** The data **
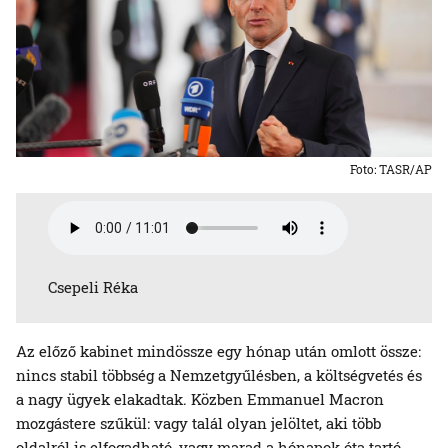
Foto: TASR/AP
Csepeli Réka
Az előző kabinet mindössze egy hónap után omlott össze:
nincs stabil többség a Nemzetgyűlésben, a költségvetés és
a nagy ügyek elakadtak. Közben Emmanuel Macron
mozgástere szűkül: vagy talál olyan jelöltet, aki több
oldalról is elfogadható, vagy marad a hónapok óta tartó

** What to work on **
Extract the text read from the entries above and reproduce it word for word, line by line. Leave the pictures out of your answer.

** Solution for this problem **
Foto: TASR/AP
Csepeli Réka
Az előző kabinet mindössze egy hónap után omlott össze:
nincs stabil többség a Nemzetgyűlésben, a költségvetés és
a nagy ügyek elakadtak. Közben Emmanuel Macron
mozgástere szűkül: vagy talál olyan jelöltet, aki több
oldalról is elfogadható, vagy marad a hónapok óta tartó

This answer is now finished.